Saturday Stories: Ghosts

DSC_0005I always liked the early morning, before dawn. It was quiet. The kids weren’t clamoring for attention and hot chocolate. My husband wasn’t enlisting me in the frantic search for his car keys. The phone wasn’t ringing. Even the birds were quiet.

So it was natural, when we moved to the old farm out on Creamery Road, that I would tend to the livestock in the wee hours before daylight.

We kept a handful of dairy goats and a grumpy old steer named Bill, who came with the place. He’d run wild in the back forty, and only came down when winter set in, after we’d been there for six months. My daughter befriended him, and that’s how a family of vegetarians ended up with a beef cow.

But the cow wasn’t the only unusual thing that came with the property.

I saw the first ghost on an icy morning shortly after Bill arrived. We had made room for him in the barn alongside the goats. When I arrived in the barn that morning, I found Bill idly chewing an old wool blanket he had managed to reach from his stall.

“Are you taking lessons from the goats?” I asked him as I pulled the blanket away from him. I was about to toss it back into the corner when I saw the spinning wheel it had been covering.

The wheel was dusty. I wondered how many years it had sat in the barn, unused. I blew the dust off and tried turning the wheel with my hand.

“Use the foot pedal.”

I nearly jumped out of my skin at the sound of a woman’s voice. I looked up and there she was—a young woman in a long brown dress and white pinafore. She was clearly visible, but insubstantial, as though the dust had coalesced to make her form.

“Excuse me?”

“The foot pedal.” The woman pointed. “That’s what makes it go.”

I pressed the pedal and the wheel turned. I smiled.

“Was this yours?” I asked. The woman nodded, smiling.

“My husband ran two hundred sheep. I always kept back some of the fleeces—the best ones—for our own use. I had a loom, too, but it’s gone.”

“What did you make?”

“Dresses and trousers, jackets…and blankets and booties for the baby.” An insubstantial tear rolled down the woman’s ghostly face.

“The baby died?” I guessed.

The woman smiled.

“No. He lived, and grew up to be a fine man, but I never got to hold him or help him on his way. His first breath was my last.”

I took the spinning wheel into the house, cleaned and oiled it, and put a new drive band on it. I bought some wool and asked the neighbor to teach me to spin. The young ghost visited whenever I sat down to the wheel.

The next ghost appeared in springtime. The goats were out in the far paddock with their new kids, and I was coming back through the woods from an early morning visit to them .

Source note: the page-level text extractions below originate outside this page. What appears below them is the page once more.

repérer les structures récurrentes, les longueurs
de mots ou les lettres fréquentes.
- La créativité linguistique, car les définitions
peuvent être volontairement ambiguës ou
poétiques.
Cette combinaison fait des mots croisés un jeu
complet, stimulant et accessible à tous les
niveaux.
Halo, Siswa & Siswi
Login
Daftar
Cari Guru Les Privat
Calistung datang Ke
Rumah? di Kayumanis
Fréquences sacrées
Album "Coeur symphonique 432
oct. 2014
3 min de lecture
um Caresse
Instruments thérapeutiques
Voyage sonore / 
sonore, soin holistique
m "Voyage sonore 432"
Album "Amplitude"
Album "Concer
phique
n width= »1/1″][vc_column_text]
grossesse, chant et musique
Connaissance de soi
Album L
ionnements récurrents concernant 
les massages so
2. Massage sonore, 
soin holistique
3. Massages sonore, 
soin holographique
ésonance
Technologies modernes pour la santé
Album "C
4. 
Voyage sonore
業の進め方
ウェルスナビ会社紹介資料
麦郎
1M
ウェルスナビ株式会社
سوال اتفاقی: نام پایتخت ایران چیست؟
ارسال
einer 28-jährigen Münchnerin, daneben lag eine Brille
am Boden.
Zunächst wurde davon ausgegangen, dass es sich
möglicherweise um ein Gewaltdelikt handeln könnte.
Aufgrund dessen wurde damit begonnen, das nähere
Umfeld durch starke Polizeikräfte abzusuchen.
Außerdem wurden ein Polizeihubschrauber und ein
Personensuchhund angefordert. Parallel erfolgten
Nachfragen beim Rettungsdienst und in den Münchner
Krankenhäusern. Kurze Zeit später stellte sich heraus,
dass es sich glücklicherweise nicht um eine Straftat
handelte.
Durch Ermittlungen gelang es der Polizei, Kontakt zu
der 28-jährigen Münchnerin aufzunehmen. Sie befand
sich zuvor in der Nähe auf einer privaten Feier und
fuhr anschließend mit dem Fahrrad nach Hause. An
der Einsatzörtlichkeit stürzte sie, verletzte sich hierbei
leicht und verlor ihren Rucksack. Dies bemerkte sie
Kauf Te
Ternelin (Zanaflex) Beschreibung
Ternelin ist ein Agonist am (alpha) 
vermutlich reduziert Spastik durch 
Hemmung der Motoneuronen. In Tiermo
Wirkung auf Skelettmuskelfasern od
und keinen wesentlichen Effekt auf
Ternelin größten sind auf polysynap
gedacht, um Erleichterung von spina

She was an elderly Native American with deep laugh lines around her eyes. She beckoned me off the trail and showed me a patch of morels pushing through the leaf litter.

“I used to collect morels from this very spot. I taught my daughter how to find them, and she taught her daughter.” Her face clouded. “And then the White Man came. Before long, there was no one left to teach.”

“I’m sorry,” I said.

I picked the mushrooms, and have done so each spring since, savouring their earthy flavour in springtime meals.

Once I saw the first two, the other ghosts were easy to see. There was the boy floating sailboats on the farm pond—I taught my daughter to do the same. There was the doctor picking dandelion greens to nurse an invalid back to health—we began adding dandelions to our spring salads. There was the farmer building rock walls between fields—I added many stones to them over the years.

Everywhere I turned were the ghosts of those who had come before. My early mornings became a social time. I would greet the elderly man who milked his ghostly cow next to me as I milked my goats. I would share a joke with the girl who giggled in the oak tree. I would stop to hear a poem by the woman who sat writing on a mossy rock in the woods.

Bill is long gone. My kids have grown and moved away. My husband is buried in the churchyard in town. The ghosts stay with me all day now. They sit by my bedside when I wake in the night in pain.

I have claimed the milking stand as my own, when the time comes. The old man and his cow will have to make room for me.